Soot Blowing: Removes soot deposits to maintain efficiency and prevent tube damage.
Burner Management Systems (BMS)
Use permissives and interlocks to minimize fuel explosion risks.
Purging: Pre-ignition purging expels unburnt fuel (Figure 32).
Excerpt from CSA B194.3-05 Section 9.2 Pre-purge. 9. 2. 1: When either an intermittent or interrupted pilot or a direct transformer spark ignitor is used to light the main burner and the combustion air supply is by mechanical means, the appliance control system shall provide a proven purge period prior to the ignition cycle. This purge period shall provide at least four air changes of the combustion zone and flue passages at an airflow not less than 60% of that required at maximum input.
Ignitor Gas Pressure: Must be within required limits.
Burner Gas Pressure: Must be within required limits.
Gas Burner Logic: Follows specific sequences for ignition.
Soot Blowing
Removes soot deposits, the frequency depends on the fuel.
Boiler Feedwater Treatment (Figure 33)
Treats boiler feedwater mechanically and chemically.
Treatment Methods
Boiler Blowdown: Withdraws water to avoid impurity concentration.
Deaeration: Eliminates oxygen and corrosive gases.
Chemical Treatment: Adjusts feedwater chemistry.
External Treatment: Minimizes water contaminates.

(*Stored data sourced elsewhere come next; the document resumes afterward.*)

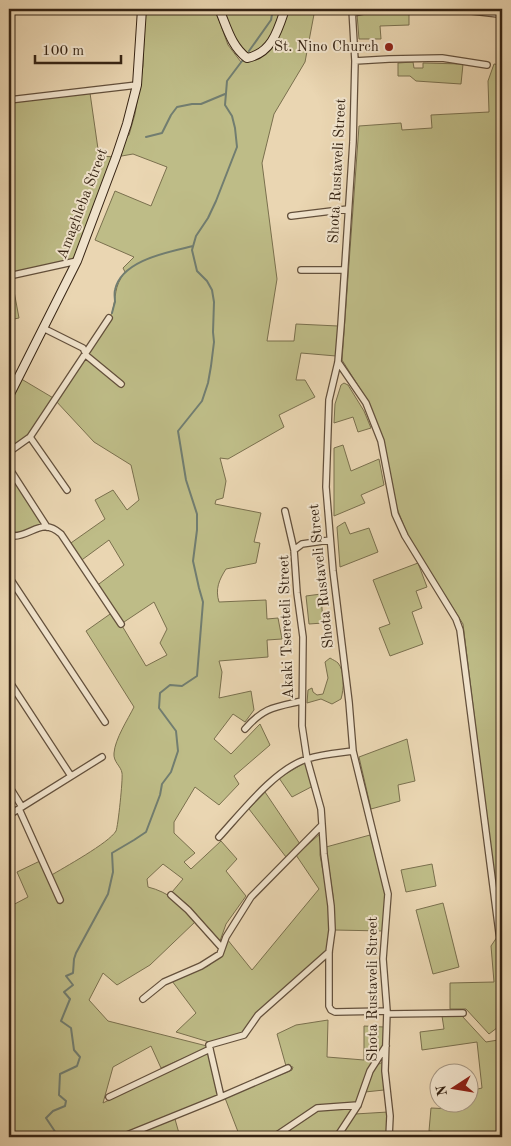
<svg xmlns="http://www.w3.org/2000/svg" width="511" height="1146" viewBox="0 0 511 1146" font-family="'Old Standard TT',serif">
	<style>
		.green { fill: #bebc87; stroke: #7a704e; fill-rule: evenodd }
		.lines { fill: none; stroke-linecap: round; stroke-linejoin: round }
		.stream { stroke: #717d70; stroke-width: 2 }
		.street-casing { stroke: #63503c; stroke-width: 8 }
		.secondary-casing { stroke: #362414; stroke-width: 10 }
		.street { stroke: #f1e4cd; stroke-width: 5.5 }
		.secondary { stroke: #f1e4cd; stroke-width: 8 }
		.poi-dot { fill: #8f2418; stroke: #f1e4cd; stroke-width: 2 }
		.labels { text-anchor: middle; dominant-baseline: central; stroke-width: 4; stroke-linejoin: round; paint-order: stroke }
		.poi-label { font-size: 15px; fill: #362414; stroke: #f1e4cd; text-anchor: end }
		.street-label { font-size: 15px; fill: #362414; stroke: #f1e4cd }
	</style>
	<rect width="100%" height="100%" fill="#ead6b2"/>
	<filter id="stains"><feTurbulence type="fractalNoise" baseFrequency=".004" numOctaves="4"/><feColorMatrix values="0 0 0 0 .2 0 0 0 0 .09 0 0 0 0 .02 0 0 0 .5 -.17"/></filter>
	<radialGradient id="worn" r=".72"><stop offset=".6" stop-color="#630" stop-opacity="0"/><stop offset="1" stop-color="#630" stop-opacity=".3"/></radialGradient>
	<path class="green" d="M145,9H215L228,45L241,62L264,51L285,9H315L305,62L274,114L262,163L277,279L267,341H294L296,324L338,326L336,356L301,353L296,380H305L315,397L279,415L284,427L228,459L220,458L226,481L223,498L216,500L215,504L261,513L254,542L260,543L256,563L226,569C219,580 215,589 219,602L266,600L267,619L278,618L282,639L267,640L268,657L219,661L222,672L219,698L251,691L254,710L245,722L233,714L214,739L231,754L260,724L270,745L234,776L239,784L219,805L195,787L174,822V833L195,853L184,862L191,869L221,841L237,859L226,871L246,896L226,924L220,941L189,906L172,892L183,879L163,864L147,879L148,887C168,892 183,904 196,921L150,965L117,985L103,973L89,1000L108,1021L207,1046V1048L161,1068L151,1046L113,1067L103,1103L208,1051L218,1096L162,1123L175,1119L180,1137H9V907L28,897L17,872L42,860L50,876C63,868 109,843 116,831C118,827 123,779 122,773C121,766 113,762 114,753C115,739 128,719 134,707L86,631L113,612L95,587L124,565L109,540L79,562L68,545L105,519L95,500L113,490L127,510L139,500L131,465L94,442L55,400L30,437L9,452V396L18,377L55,399L112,313C117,295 113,288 125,272L123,268L134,257L95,240L115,191L151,206L167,167L133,154L116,157L77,261L11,275L19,318L9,320V103L90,93L99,156L116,157L122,141L129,135L135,114L143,66ZM154,602L167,629L160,643L167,655L146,666L121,624Z
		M222,9H283L274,33L260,51L248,56L235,44Z
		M409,9V25L380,26L381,39H359L357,14L369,11Z
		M413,62L414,68H423V63L463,64L461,84L416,81L410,76H398V63Z
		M494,64L502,65V765L499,786L502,788V942L463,624L408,536L396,506L385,448L369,403L342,360L359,126L401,123L402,130L432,128L431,115L489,112L488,81Z
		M344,383L348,385L364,411L371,428L358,432L353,417L334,423L335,404L341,385Z
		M343,445L351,471L379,459L384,485L361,495L365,503L334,516V448Z
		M9,468L47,527L18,536L9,531Z
		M345,522L350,534L369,528L378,552L340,567L337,527Z
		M418,563L427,587L416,591L422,608L412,612L423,644L390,656L379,628L390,624L373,580Z
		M321,594L323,623L309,624L306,596Z
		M330,658C333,660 336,661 338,663C345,671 344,689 341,699L332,704L321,699L307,703L308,690L312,688L313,692L317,695L323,694L328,678L325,662Z
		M407,739L415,781L398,785L400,801L371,809L359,757Z
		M306,762L313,786L292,797L279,778Z
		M265,792L300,844L286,857L249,809Z
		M321,833L320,855L329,904L330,926L327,950L256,1013L249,1026L242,1034L209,1042L176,1032L196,1013L172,981L208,966L222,955L227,939L252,970L319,889L296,855Z
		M370,835L386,895L383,931L334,930L333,896L326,847Z
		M432,864L436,886L406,892L401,870Z
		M443,903L459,967L433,974L416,910Z
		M497,937L502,970V1024L489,1034L466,1009H450V983L494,982L491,946Z
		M442,1016H462L486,1042L498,1040L502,1036V1137H455V1134L429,1131L431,1108L453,1109V1104H468L469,1091L482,1088L477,1042L422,1050L420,1032L444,1029Z
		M328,1020L327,1057L364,1060V1026L384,1027L383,1047L357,1103L316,1106L280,1130L278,1137H240L225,1098L292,1070L293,1067L286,1066L277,1034L296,1025Z
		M383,1062L384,1090L365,1092C369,1081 371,1066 383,1062Z
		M355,1107L335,1137H288L292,1126L317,1110Z
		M388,1112L386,1137H340L355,1114Z"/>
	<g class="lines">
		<path class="stream" d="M249,51L271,20L273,9
			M146,137L162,133L171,115L177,107L192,104H201L225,94
			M112,313C113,309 114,305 115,302C115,298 114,294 115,290C121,260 169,252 193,246
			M56,1137V1133L46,1118L53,1111L65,1106L66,1101L59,1095L60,1074L77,1066L80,1057L74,1050L71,1028L61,1021L70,999L64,992L73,985L66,976L73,973L74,959L76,953L108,894L113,872L112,853L134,840L146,832L160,795L162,784L171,772L178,751L176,731L159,708L160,693L170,685L182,686L197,676L203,602L199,588L193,561L197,530V514L186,480L178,431L202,401L208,383L211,366L214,342L213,332L214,302L212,290L207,281L197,271L192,250L196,236L208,218L216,201L237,147L235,128L232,116L225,105L227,81L242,61"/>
		<defs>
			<path id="street" d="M352,9L355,61L353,142L341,325L338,362L329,400L326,487L333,571L349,702L353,751L388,894L383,959L387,1011L385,1071L390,1116L389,1137
				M454,9L498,14
				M353,13L373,9
				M355,61L389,59L442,58L487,65
				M9,100L137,85
				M291,216L348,209
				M301,270H344
				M9,276L77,261
				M43,328L83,348L87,356L121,384
				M338,362L366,403L381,441L395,514L405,536L456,619L460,630L502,956
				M30,437L67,490
				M9,452L30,437L109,318
				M9,468L47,527
				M285,511L294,550L297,593L303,637L302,726L307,759L321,809L324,854L331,906L332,930L329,952V1006L331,1010L335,1012L387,1011
				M9,531L14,536C33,535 42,517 61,534L121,624
				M294,550L302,544L330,540
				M9,577L105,722
				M9,681L71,776
				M245,729C264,707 275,707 302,701
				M9,786L22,807
				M19,809L60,900
				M9,815L102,757
				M219,837C242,812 275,769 307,759C322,754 338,753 353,751
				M171,895L188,910L222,948
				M143,999L164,982L201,966L220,954L226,937L251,897L322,825
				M387,1014L463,1013
				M109,1097L210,1049
				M221,1097L288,1068
				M122,1137L221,1097L209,1045L244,1035L258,1015L329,952
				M274,1137L317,1108L358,1105
				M337,1137L358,1105L370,1071L386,1046"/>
			<path id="secondary" d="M219,9C227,27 231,46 247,58C272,53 278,30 285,9
				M9,396L77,261L116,157L127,124L137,85L142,9"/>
		</defs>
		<use href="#street" class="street-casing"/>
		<use href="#secondary" class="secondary-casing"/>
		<use href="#street" class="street"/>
		<use href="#secondary" class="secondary"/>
	</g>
	<circle class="poi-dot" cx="389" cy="47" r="5"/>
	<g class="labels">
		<g class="poi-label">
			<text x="379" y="47">St. Nino Church</text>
		</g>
		<g class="street-label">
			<text transform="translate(338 171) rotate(-87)">Shota Rustaveli Street</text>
			<text transform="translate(83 204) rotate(-69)">Amaghleba Street</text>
			<text transform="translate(322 576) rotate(-96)">Shota Rustaveli Street</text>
			<text transform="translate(287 627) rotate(-92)">Akaki Tsereteli Street</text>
			<text transform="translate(373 989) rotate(-90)">Shota Rustaveli Street</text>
		</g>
	</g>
	<rect width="511" height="1146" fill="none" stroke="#ead6b2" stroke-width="30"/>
	<rect x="10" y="10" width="491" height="1126" fill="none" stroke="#362414" stroke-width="2.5"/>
	<rect x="15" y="15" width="481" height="1116" fill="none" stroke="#362414"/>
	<g transform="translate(454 1088) rotate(258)"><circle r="24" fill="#f1e4cd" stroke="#a69783"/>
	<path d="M0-4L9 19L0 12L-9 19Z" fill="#8f2418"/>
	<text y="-8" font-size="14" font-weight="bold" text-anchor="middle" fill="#362414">N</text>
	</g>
	<path d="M35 55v8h86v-8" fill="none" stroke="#362414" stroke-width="2.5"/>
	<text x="42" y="55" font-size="15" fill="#362414" stroke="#f1e4cd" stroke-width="4" paint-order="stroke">100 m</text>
	<rect width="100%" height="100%" filter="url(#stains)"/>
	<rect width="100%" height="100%" fill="url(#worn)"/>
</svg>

Problems Addressed By Treatment
Solid deposit buildup.
Corrosion.
Embrittlement.
Foaming.
Deposit Control
Boiler deposits result from contaminants such as hardness salts, metallic oxides and silica
Internal Treatment: Chemicals precipitate impurities as sludge, removed by bottom blowdown; solubilizing programs keep impurities soluble, removed by surface blowdown.
External Treatment: Removes impurities before they reach the boiler. Hard water intended for low-pressure boilers is softened by using a sodium zeolite softener (Figure 34). Softening alone is insufficient for high-pressure boiler feedwater that typically requires water demineralized by distillation or ion-exchange.
Corrosion
Most significant contributors to boiler waterside corrosion are dissolved gas and acidic or caustic water.
Maintain BFW pH of 10.5-11.5.
Mechanical Deaeration (Figure 35): Removes O2 and CO2.
Chemical Oxygen Scavengers: Remove any last traces of oxygen that were not removed.
Embrittlement
Alkaline water enters miniscule holes and cracks in the boiler metal resulting in corrosion..
Internal treatment involves adding lignin, tannin or sodium sulphate to block hairline cracks.
Replacing sodium carbonates with sodium sulphates as softening reagents minimizes caustic embrittlement.
Foaming
Soluble salts create frothy bubbles and can cause water carryover.
Internal treatment consists of chemical treatment combined with continuous blowdown.
Typically, these anti-foam materials are polyalcohols and amines.